Goldman Sachs Group Inc (NYSE:GS). is actively exploring strategic options for its ETF Accelerator platform, which may include a potential sale, according to reports from Bloomberg and Reuters.

The platform, distinct from the Goldman Sachs Asset Management’s ETF division, is designed to support the bank’s institutional clients in launching their own exchange-traded funds.

A source close to the situation, who prefers to remain anonymous, revealed on Friday that the investment banking giant is considering the future of this service. The ETF Accelerator platform is a relatively new addition to Goldman Sachs’ offerings, having been introduced in October 2023 to help clients start ETFs without the significant initial costs of establishing an in-house ETF operation. It also provides ongoing services post-launch, such as portfolio management, servicing, and distribution assistance.

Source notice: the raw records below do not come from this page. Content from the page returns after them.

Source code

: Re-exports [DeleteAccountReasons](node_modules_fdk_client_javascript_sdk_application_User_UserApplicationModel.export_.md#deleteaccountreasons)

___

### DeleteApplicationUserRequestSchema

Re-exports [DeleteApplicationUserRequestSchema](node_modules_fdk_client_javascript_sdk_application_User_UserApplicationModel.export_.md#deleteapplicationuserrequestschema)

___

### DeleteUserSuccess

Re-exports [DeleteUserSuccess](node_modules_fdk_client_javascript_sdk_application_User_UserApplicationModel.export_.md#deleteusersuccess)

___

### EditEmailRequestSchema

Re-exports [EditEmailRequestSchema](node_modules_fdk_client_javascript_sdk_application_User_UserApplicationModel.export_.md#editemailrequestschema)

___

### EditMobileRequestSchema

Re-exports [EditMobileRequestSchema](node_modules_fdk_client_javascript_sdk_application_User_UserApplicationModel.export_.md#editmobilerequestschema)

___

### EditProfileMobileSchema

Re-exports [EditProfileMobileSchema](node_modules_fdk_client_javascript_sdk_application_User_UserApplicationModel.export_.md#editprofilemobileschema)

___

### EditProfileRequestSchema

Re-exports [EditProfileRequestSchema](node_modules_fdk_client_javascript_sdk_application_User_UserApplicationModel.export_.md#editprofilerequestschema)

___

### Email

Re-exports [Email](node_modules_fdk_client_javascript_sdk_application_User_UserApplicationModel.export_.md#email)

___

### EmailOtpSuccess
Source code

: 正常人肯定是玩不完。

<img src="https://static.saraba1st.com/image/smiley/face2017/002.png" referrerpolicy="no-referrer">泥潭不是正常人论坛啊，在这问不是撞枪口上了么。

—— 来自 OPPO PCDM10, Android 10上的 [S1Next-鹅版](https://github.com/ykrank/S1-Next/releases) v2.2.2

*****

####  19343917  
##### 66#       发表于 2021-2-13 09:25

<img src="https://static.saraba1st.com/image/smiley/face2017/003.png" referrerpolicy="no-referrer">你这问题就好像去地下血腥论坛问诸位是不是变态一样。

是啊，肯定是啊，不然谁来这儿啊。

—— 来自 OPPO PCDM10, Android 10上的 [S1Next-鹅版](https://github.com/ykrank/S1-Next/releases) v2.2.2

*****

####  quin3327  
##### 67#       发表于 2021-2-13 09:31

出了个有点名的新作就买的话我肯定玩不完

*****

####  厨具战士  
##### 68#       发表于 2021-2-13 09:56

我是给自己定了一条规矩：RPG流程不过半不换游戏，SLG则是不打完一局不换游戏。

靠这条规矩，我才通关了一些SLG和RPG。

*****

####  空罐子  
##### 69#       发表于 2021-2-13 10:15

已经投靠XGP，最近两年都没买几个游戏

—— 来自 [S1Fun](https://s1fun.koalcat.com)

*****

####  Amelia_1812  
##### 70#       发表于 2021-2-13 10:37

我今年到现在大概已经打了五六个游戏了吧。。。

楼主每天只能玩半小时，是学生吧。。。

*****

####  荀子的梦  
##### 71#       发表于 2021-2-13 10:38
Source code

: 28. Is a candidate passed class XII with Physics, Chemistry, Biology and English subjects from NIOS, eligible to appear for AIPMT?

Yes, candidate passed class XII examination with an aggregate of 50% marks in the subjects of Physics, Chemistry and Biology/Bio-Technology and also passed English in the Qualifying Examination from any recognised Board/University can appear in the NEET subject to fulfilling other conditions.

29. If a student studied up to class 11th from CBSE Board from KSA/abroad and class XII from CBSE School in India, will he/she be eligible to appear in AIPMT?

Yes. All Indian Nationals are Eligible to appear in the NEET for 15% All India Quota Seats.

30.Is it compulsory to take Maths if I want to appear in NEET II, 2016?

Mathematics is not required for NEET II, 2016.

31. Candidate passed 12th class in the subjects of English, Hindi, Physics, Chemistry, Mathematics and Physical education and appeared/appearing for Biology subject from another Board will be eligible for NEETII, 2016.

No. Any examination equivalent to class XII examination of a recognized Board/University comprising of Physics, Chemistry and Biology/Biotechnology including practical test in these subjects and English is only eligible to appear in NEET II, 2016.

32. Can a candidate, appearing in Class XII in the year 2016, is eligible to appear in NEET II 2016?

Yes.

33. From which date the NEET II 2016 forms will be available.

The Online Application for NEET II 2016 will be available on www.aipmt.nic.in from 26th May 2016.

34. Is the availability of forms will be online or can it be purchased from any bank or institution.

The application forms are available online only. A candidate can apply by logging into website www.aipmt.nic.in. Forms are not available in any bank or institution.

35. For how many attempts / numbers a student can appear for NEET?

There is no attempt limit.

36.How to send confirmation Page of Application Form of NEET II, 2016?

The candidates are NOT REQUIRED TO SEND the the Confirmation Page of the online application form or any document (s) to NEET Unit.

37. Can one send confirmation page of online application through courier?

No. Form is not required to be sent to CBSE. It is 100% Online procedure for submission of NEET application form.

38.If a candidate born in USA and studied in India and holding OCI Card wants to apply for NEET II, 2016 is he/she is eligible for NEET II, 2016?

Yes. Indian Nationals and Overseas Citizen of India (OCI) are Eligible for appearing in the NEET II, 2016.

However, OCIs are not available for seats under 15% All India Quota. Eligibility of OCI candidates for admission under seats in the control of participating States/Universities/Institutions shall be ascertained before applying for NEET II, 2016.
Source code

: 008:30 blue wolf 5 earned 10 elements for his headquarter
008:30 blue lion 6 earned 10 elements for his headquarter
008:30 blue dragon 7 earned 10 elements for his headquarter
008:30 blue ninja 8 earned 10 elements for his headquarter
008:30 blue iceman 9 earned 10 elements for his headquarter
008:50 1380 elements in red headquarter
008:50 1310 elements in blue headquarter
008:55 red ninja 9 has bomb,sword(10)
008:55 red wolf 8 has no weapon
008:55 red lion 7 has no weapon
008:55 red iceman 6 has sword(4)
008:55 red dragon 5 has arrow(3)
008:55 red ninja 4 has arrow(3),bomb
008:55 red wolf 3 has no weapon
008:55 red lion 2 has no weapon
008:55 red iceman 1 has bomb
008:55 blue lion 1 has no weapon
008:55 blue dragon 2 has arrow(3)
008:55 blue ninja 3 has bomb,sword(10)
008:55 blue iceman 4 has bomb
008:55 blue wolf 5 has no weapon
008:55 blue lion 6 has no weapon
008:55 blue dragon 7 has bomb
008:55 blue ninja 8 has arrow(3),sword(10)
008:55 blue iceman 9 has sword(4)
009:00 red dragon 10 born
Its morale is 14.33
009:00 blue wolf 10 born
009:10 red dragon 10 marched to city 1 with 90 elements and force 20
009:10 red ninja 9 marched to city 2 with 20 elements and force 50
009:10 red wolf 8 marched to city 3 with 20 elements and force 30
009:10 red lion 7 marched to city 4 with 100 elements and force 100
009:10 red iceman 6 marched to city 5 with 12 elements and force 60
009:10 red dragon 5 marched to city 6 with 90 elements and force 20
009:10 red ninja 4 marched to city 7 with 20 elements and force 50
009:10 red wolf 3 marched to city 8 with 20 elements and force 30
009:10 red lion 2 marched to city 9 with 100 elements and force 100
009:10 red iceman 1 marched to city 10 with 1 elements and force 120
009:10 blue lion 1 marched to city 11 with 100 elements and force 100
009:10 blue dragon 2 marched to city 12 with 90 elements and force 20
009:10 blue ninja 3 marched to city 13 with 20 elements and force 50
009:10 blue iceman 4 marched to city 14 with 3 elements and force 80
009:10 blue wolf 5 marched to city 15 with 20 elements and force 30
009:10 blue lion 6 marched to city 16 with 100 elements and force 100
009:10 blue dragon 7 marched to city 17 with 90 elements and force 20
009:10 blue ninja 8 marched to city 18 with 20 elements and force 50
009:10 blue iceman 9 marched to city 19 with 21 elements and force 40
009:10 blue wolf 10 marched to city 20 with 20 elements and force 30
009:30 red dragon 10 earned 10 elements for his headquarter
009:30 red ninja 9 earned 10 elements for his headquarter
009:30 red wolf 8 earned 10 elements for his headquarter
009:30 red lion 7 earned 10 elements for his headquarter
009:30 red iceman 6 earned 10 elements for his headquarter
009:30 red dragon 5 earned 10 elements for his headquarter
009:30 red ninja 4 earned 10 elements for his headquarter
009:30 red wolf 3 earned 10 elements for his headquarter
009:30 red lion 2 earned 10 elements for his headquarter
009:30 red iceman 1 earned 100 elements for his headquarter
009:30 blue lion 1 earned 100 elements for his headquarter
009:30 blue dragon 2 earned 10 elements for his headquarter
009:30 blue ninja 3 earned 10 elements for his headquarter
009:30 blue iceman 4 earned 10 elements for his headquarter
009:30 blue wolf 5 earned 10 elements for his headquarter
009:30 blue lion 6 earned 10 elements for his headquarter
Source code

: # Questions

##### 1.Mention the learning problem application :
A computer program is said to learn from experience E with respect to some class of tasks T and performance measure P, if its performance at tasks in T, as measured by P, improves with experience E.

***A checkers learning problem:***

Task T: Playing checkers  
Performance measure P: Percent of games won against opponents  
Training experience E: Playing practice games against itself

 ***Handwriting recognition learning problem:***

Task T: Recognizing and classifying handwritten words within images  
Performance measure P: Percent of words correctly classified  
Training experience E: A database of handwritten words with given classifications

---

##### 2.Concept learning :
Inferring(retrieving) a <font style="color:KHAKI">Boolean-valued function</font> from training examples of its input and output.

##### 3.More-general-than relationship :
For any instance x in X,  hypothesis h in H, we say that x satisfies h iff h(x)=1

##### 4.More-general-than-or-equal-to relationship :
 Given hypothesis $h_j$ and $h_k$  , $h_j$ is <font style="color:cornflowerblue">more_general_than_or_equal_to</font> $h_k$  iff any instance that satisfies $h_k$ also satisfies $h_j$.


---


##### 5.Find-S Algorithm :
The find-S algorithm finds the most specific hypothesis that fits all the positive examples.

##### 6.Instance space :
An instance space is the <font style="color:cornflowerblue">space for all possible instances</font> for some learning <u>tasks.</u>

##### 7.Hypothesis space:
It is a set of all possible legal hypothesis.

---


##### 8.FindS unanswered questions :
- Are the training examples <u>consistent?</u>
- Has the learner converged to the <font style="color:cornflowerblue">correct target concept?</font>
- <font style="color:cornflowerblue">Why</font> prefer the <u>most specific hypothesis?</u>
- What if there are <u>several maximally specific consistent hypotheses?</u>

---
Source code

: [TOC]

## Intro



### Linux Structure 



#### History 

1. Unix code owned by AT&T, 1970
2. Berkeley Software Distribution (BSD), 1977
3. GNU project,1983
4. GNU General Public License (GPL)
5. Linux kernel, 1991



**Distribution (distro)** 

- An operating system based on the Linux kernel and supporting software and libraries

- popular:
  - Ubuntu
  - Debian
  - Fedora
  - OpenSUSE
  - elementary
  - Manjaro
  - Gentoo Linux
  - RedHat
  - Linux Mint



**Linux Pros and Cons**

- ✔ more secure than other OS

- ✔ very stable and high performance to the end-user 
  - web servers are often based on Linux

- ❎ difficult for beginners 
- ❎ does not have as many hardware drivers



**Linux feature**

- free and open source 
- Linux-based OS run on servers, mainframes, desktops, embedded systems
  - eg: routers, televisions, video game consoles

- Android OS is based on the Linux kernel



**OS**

Since its inception, the platform has facilitated the launch of 10 ETFs, including four funds from GMO and the Atlas (NYSE:ATCO) America Fund, overseen by economist Nouriel Roubini.

Nick Carcaterra, a spokesperson for Goldman Sachs, confirmed the bank’s deliberations. “We are assessing what the best long-term option is for the ETF Accelerator platform for Goldman Sachs and our clients,” Carcaterra stated. He also emphasized that no definitive decisions have been made regarding the platform’s future, adding, “No decision has been made, and there are no imminent plans for a change. If we have an update to share, we will do so.”

The Goldman Sachs Asset Management division independently manages nearly $40 billion across its more than 40 funds, separate from the ETF Accelerator platform. The consideration of strategic alternatives indicates Goldman Sachs’ ongoing evaluation of its business units to align with its long-term goals and the interests of its clients.